Data Automation

The Risk of Manual Reporting

Switchboard Mar 9

Can you afford the risk
Table of Contents

    Manually compiling data has a number of disadvantages:

    • The data is subject to human error;
    • It is expensive to hire data engineers and data scientists to aggregate the data in a way that is useful to business teams;
    • It isn’t scalable as your organization grows;
    • and frankly, it’s boring work.

    Data scientists and data engineers can, and should, be engaged in more strategic tasks than endlessly massaging spreadsheets. There is another risk that is sometimes overlooked when it comes to manually aggregating data: and that is timeliness.

    Becoming a data-driven enterprise is a growing necessity in today’s business environment. If you are making decisions without data, you are at a competitive disadvantage as data provides critical insights to inform your strategy and tactics.

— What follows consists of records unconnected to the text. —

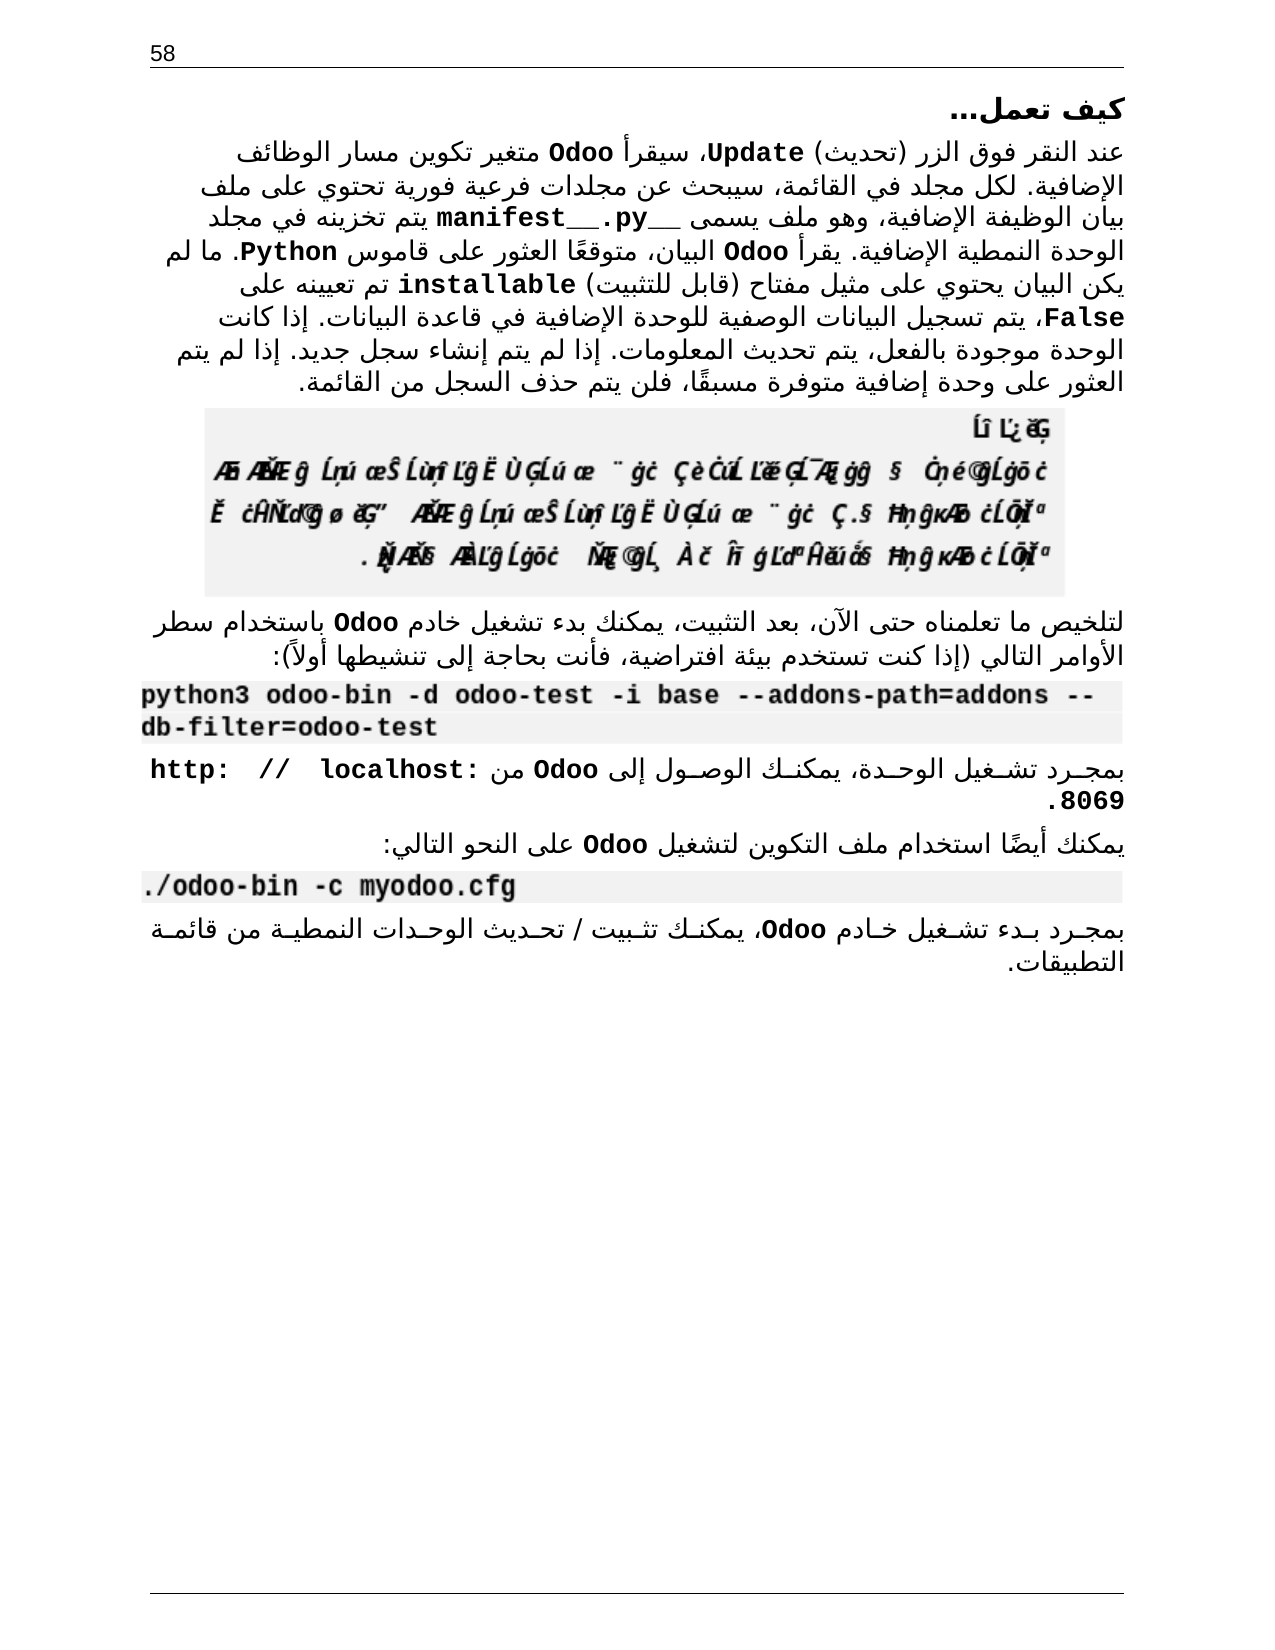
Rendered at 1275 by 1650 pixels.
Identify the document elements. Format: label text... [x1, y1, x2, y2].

text كيف تعمل… [150, 92, 1125, 126]
text عند النقر فوق الزر (تحديث) Update، سيقرأ Odoo متغير تكوين مسار الوظائف الإضافية. لكل مجلد في القائمة، سيبحث عن مجلدات فرعية فورية تحتوي على ملف بيان الوظيفة الإضافية، وهو ملف يسمى __manifest__.py يتم تخزينه في مجلد الوحدة النمطية الإضافية. يقرأ Odoo البيان، متوقعًا العثور على قاموس Python. ما لم يكن البيان يحتوي على مثيل مفتاح (قابل للتثبيت) installable تم تعيينه على False، يتم تسجيل البيانات الوصفية للوحدة الإضافية في قاعدة البيانات. إذا كانت الوحدة موجودة بالفعل، يتم تحديث المعلومات. إذا لم يتم إنشاء سجل جديد. إذا لم يتم العثور على وحدة إضافية متوفرة مسبقًا، فلن يتم حذف السجل من القائمة. [150, 137, 1125, 398]
text بمجرد تشغيل الوحدة، يمكنك الوصول إلى Odoo من http: // localhost: 8069. [150, 754, 1125, 818]
text يمكنك أيضًا استخدام ملف التكوين لتشغيل Odoo على النحو التالي: [150, 828, 1125, 861]
text لتلخيص ما تعلمناه حتى الآن، بعد التثبيت، يمكنك بدء تشغيل خادم Odoo باستخدام سطر الأوامر التالي (إذا كنت تستخدم بيئة افتراضية، فأنت بحاجة إلى تنشيطها أولاً): [150, 607, 1125, 671]
text بمجرد بدء تشغيل خادم Odoo، يمكنك تثبيت / تحديث الوحدات النمطية من قائمة التطبيقات. [150, 913, 1125, 978]
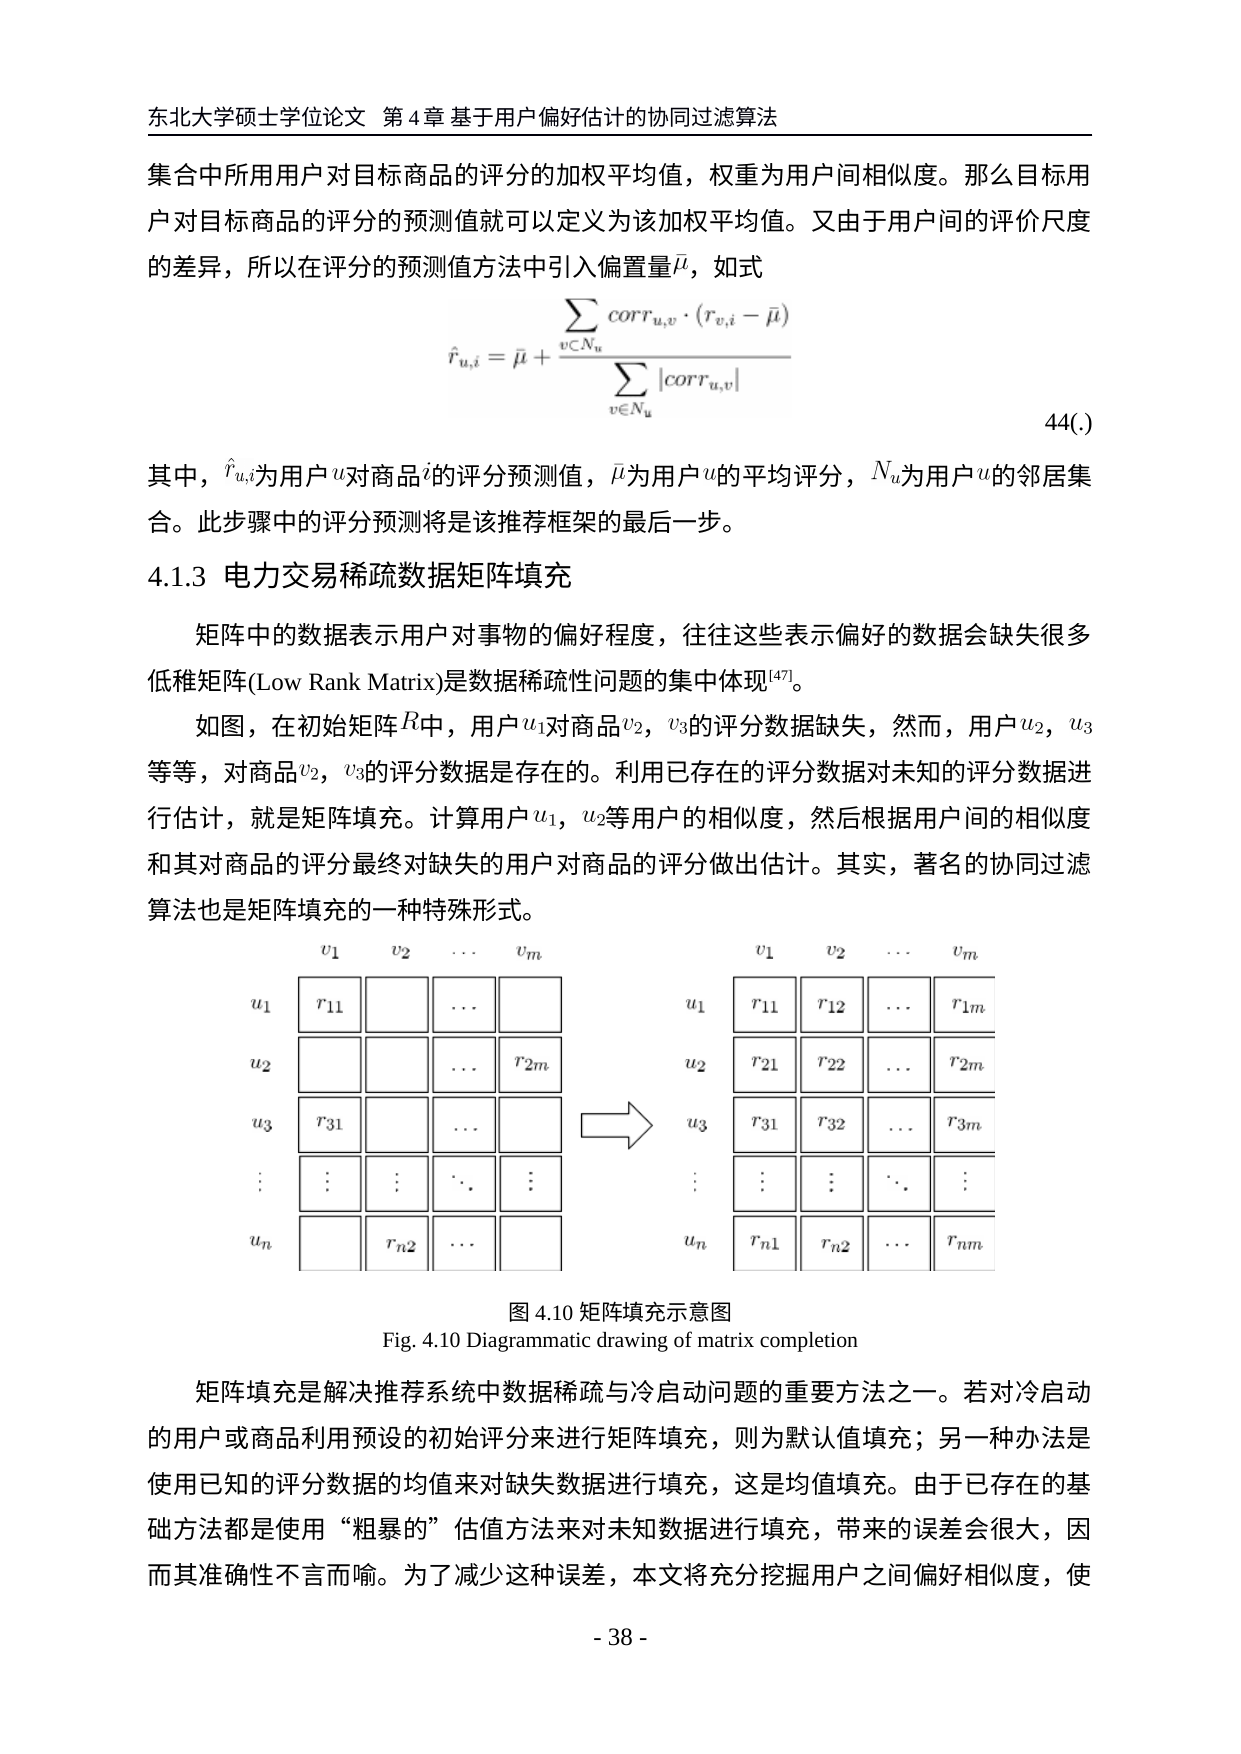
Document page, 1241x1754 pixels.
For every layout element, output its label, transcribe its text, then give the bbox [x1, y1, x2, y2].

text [148, 148, 1092, 285]
text Fig. 4.1 Diagrammatic drawing of matrix completion [148, 1327, 1092, 1352]
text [148, 1365, 1092, 1594]
text 图 4.1 矩阵填充示意图 [148, 1295, 1092, 1327]
text 其中，为用户对商品的评分预测值，为用户的平均评分，为用户的邻居集合。此步骤中的评分预测将是该推荐框架的最后一步。 [148, 448, 1092, 540]
text 矩阵中的数据表示用户对事物的偏好程度，往往这些表示偏好的数据会缺失很多，低稚矩阵(Low Rank Matrix)是数据稀疏性问题的集中体现[47]。 [148, 607, 1092, 699]
subtitle 电力交易稀疏数据矩阵填充 [148, 553, 1092, 595]
text 如图，在初始矩阵中，用户对商品，的评分数据缺失，然而，用户，等等，对商品，的评分数据是存在的。利用已存在的评分数据对未知的评分数据进行估计，就是矩阵填充。计算用户，等用户的相似度，然后根据用户间的相似度和其对商品的评分最终对缺失的用户对商品的评分做出估计。其实，著名的协同过滤算法也是矩阵填充的一种特殊形式。 [148, 699, 1092, 928]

    As companies become increasingly data-centric, supervisors and c-suite executives will expect regular, timely, and accurate updates to assess performance. The trouble is, a large proportion of enterprises are still battling with manual spreadsheets.

    Let’s assume your CMO sets a weekly meeting in which they ask: “How are each of our campaigns performing?” This question is easy to ask, but deceptively difficult to accurately answer without modern DataOps. If you’re still compiling, normalizing, and contextualizing your data manually, you are likely providing an answer that describes the picture from weeks ago… and certainly not today or yesterday.

    If your data engineers are busy manipulating spreadsheets, they are processing data significantly slower than an automated solution. And that means you are making real-time decisions using potentially obsolete data.

    For example, one of our customers’ main data sources was from Amazon. They needed to know in real-time how their Amazon campaign was performing so they could make adjustments and reallocate resources to maximize efficiency and optimize ROI. Before embracing automation, processing Amazon’s data took anywhere from a week to two months. Week-old data is bad data, and frankly, two-month-old data is worthless. By using old data, they ran the risk of charging too much. In fact, that same customer wasted $100k in one week on a marketing campaign because they were targeting the wrong market segment due to using old data.

    Once they embraced automation, they were able to use accurate, validated, and timely data to make informed decisions, adjust quickly, and avoid wasting significant resources. I don’t know about you, but I’d be pretty upset if I lost $100k in one week due to a needless error.

    Real-time data delivery through automation is essential to gleaning critical insights and making required adjustments at the speed of business. Otherwise, you risk leaving money on the table.